Running CollabDesk for 200 users:

Infrastructure:

5 EC2 instances (t3.medium): $35/month
ElastiCache (Redis): $15/month
Load balancer: $20/month
S3 storage (document snapshots): $2/month

Total: $72/month

For context, our first prototype cost $20/month (single server). Scaling to 200 users increased costs 3.6x. Revenue per user was $5/month, so 200 users generated $1,000/month. Infrastructure was 7% of revenue.

This is sustainable. At 1,000 users, we'd scale to 20 servers (~$200/month infrastructure) and $5,000/month revenue. Infrastructure remains less than 5% of revenue.

What Went Wrong

Despite careful engineering, we had production incidents:

Incident 1: Redis memory exhaustion A single document accumulated 50,000 updates (unusual but possible). Redis ran out of memory, crashed, and took down all servers. We lost 10 minutes of edit history.

Fix: Implement update compaction more aggressively (every 1 minute instead of 5 minutes).

Incident 2: Infinite loop in CRDT merge A corrupted update caused Yjs to enter an infinite loop, pegging CPU at 100%. The server became unresponsive.

Fix: Wrap Yjs operations in try-catch and isolate document processing (one document's failure shouldn't crash the server).

Incident 3: Network partition Two servers disconnected from Redis for 30 seconds. Clients on different servers diverged. On reconnect, CRDTs merged, but some edits appeared in unexpected order.

Fix: None. This is a fundamental limitation of distributed systems. CRDTs guarantee eventual consistency, not order preservation during partitions.

Lessons Learned

CRDTs are complex but worth it: Implementing OT would have taken months. Yjs worked in days.

Test under load: Our single-server prototype worked perfectly. Scaling revealed race conditions we never anticipated.

Websockets require care: Backpressure, connection limits, and message batching aren't optional. They're critical for reliability.

Monitor everything: We added Prometheus metrics for WebSocket connections, message throughput, Redis latency, and CRDT operation time. These metrics caught issues before users noticed.

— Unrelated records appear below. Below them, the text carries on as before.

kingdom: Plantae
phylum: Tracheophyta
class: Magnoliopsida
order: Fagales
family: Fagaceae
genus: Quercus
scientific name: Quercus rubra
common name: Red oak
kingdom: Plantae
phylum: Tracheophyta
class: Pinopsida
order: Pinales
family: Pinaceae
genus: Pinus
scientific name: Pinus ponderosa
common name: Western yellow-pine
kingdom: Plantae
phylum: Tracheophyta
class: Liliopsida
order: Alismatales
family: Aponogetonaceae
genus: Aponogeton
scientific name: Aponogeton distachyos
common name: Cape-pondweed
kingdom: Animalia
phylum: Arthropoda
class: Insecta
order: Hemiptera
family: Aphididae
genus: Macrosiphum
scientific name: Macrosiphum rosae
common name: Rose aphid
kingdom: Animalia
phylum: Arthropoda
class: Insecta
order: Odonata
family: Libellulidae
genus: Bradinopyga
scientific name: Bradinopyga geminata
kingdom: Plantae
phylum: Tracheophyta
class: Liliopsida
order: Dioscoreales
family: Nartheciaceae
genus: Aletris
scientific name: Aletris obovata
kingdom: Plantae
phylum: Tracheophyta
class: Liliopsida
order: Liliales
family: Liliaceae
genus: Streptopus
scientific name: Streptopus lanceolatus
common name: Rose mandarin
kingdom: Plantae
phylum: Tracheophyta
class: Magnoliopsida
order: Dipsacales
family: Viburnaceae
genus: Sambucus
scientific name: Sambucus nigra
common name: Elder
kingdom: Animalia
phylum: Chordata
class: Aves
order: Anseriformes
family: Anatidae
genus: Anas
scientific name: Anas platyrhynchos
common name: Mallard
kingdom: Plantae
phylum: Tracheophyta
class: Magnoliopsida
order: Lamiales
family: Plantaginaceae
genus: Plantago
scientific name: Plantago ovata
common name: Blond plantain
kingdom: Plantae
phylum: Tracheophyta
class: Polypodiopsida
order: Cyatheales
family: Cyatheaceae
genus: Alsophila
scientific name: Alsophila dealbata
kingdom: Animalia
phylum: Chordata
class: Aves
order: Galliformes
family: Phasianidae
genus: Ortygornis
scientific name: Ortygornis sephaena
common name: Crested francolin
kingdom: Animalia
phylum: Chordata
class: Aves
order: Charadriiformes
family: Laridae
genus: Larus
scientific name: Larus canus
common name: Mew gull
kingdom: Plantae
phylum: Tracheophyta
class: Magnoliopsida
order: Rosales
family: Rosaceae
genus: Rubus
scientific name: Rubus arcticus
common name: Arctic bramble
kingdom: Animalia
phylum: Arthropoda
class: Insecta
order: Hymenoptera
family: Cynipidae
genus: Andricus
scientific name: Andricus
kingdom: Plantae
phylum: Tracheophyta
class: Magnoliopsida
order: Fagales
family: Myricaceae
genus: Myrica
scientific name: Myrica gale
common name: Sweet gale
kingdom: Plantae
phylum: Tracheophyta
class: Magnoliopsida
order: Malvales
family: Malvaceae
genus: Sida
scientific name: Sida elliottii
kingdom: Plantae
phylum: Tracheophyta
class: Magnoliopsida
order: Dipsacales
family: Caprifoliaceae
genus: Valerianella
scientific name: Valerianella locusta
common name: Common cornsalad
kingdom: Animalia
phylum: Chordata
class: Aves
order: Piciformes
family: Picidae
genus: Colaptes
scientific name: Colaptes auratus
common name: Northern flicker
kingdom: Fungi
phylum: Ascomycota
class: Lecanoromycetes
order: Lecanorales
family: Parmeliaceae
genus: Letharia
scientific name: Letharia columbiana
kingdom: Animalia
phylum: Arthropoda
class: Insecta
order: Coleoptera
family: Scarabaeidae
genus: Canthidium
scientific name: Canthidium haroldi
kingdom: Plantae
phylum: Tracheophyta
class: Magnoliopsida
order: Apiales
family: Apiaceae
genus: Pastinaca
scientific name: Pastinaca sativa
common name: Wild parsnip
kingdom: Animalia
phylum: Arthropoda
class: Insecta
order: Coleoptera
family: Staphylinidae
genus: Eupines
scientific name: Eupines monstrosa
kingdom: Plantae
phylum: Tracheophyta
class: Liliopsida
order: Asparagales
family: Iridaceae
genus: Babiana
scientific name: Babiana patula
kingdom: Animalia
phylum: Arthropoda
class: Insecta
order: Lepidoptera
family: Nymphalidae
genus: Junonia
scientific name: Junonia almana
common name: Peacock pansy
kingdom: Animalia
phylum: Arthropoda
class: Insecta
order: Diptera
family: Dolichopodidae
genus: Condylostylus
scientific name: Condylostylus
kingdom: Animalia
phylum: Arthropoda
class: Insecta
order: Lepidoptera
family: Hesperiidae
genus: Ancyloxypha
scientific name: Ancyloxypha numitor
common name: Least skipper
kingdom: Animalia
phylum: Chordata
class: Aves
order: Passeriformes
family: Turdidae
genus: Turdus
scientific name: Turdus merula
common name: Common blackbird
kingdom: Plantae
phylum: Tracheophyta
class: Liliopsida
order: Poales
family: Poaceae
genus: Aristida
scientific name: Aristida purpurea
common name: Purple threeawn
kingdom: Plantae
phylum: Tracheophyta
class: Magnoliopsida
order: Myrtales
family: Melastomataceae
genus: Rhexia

Persistence is non-trivial: Snapshotting, compaction, and recovery logic took longer to implement than the core collaboration feature.

Expect the unexpected: Network partitions, corrupted updates, and edge cases happen in production. Design for failure.

The Future: Peer-to-Peer Collaboration

Our architecture uses a central server for simplicity. But CRDTs enable peer-to-peer sync. Clients could connect directly using WebRTC, eliminating the server entirely.

Benefits:

Lower latency (no server hop)
Lower cost (no server infrastructure)
Better privacy (data stays on clients)

Challenges:

NAT traversal (not all clients can connect directly)
Persistence (who stores the canonical state?)
Discovery (how do clients find each other?)

We're experimenting with hybrid architecture: peer-to-peer for active editing, server for persistence and discovery.

Closing Thoughts

Real-time collaboration is one of the most technically interesting problems in web development. It combines distributed systems, networking, conflict resolution, and performance optimization. It looks effortless from the user's perspective but requires extraordinary engineering.

CollabDesk taught me that the hard part isn't building a prototype. It's making it work reliably at scale, handling failures gracefully, and maintaining performance under load.

CRDTs made this achievable. Without Yjs, we would still be debugging OT edge cases. With Yjs, we focused on the unique aspects of our product instead of reinventing collaboration primitives.

If you're building real-time collaboration, use a mature CRDT library. The time you save is worth the trade-offs. And test under load early. The problems you discover will shape your architecture.

Real-time collaboration at scale isn't easy. But it's solvable. And when it works, it feels like magic.